Berdasarkan praktikpraktik pelokalan yang tersebar luas di banyak daerah di
Indonesia, dangdut menjadi musik nasional de
facto Indonesia. Jika model Orde Baru untuk menjadi nasional adalah "go international", model musik
nasional pasca-Orde Baru adalah "go
local". Bukan karena memancar secara alami dari satu sumber kultural
(Melayu), atau memberlakukan wacana kesamaan yang digalakkan pemerintah pusat,
tetapi karena menjamurnya ragamragam etnokultural daerah yang makin banyak,
dangdut kemudian menjadi musik nasional de facto Indonesia, dengan tiap-tiap
ragamnya yang mencerminkan realitas sosioekonomi dan kepentingan kultural yang
berbeda-beda. Sehingga akhirnya, kita bisa ber-Bhineka Tunggal Ika dengan baik
dan benar melalui dangdut.
III.
Dangdut dalam Perspektif Kekinian
Bagian ini merupakan bagian yang
mencoba untuk menjadi sebuah kesimpulan dari sebuah cerita tentang dangdut yang
masih berlangsung hingga saat ini. Dari penjabaran panjang mengenai dangdut di
atas, sebuah pertanyaan masih harus dijawab: Di era sekarang ini, dimana
pilihan musik hampir tanpa batas, apakah dangdut masih relevan untuk dikaji? Secara
singkat, jawabannya adalah kajian tentang dangdut tidak hanya relevan tapi juga
wajib untuk dilakukan. Hal ini berkaitan dengan pandangan William Frederick
yang melihat dangdut sebagai sebuah prisma yang berguna untuk melihat kondisi
masyarakat kita. Dangdut, sebagai sebuah jenis musik populer dan seni rakyat yang
telah ada sejak tahun 1950an telah menjadi corong masyarakat yang mampu mentransformasi
kondisi-kondisi masyarakat menjadi lagu – dari yang terdengar remeh, seperti
punya pacar tetangga, hingga yang memiliki pesan moral, seperti pesan-pesan
dalam lagu-lagu Rhoma Irama. Melalui pengkajian lagu dangdut, kondisi sosial
masyarakat Indonesia bisa terlihat dengan jelas, mulai dari hubungan
antargender, hubungan antarkelas, hingga perilaku konsumsi masyarakat
Indonesia. Pengkajian musik dangdut pada dasarnya adalah sebuah upaya pembacaan
barometer sosial masyarakat Indonesia yang dinamikanya terus berkembang.
Akhir kata, penulis
menyadari tulisan ini memiliki banyak kesalahan karena keterbatasan penulis.

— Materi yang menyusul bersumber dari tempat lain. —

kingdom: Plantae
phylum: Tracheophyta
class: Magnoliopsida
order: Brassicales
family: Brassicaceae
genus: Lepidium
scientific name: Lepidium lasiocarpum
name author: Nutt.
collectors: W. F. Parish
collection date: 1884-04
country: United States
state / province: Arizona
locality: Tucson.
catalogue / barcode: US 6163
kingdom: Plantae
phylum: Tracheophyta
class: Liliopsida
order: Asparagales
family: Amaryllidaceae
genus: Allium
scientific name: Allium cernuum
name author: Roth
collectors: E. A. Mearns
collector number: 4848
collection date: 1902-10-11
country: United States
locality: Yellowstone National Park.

Akan tetapi, penulis tidak memungkiri adanya kebenaran yang terkandung di dalam
tulisan ini. Untuk itu, penulis mengajak pembaca sekalian untuk terus belajar, berdiskusi,
dan bertukar pikiran untuk terus mengembangkan tulisan ini hingga mencapai
kebenaran yang tertinggi.
DAFTAR PUSTAKA
· Frederick,
William H. “Rhoma Irama And The Dangdut Style: Aspects Of Contemporary Indonesian Popular Culture.” Indonesia, 1982: 102-130.
· Strinati,
Dominic. Popular Culture : Pengantar Menuju Teori Budaya Populer.
Penerbit Ar Ruzz Medi, n.d.
· Weintraub,
Andrew. Dangdut: Musik, Identitas, dan Budaya Indonesia. Translated by
Arif Bagus Prasetyo. Kepustakaan Populer Gramedia, 2012.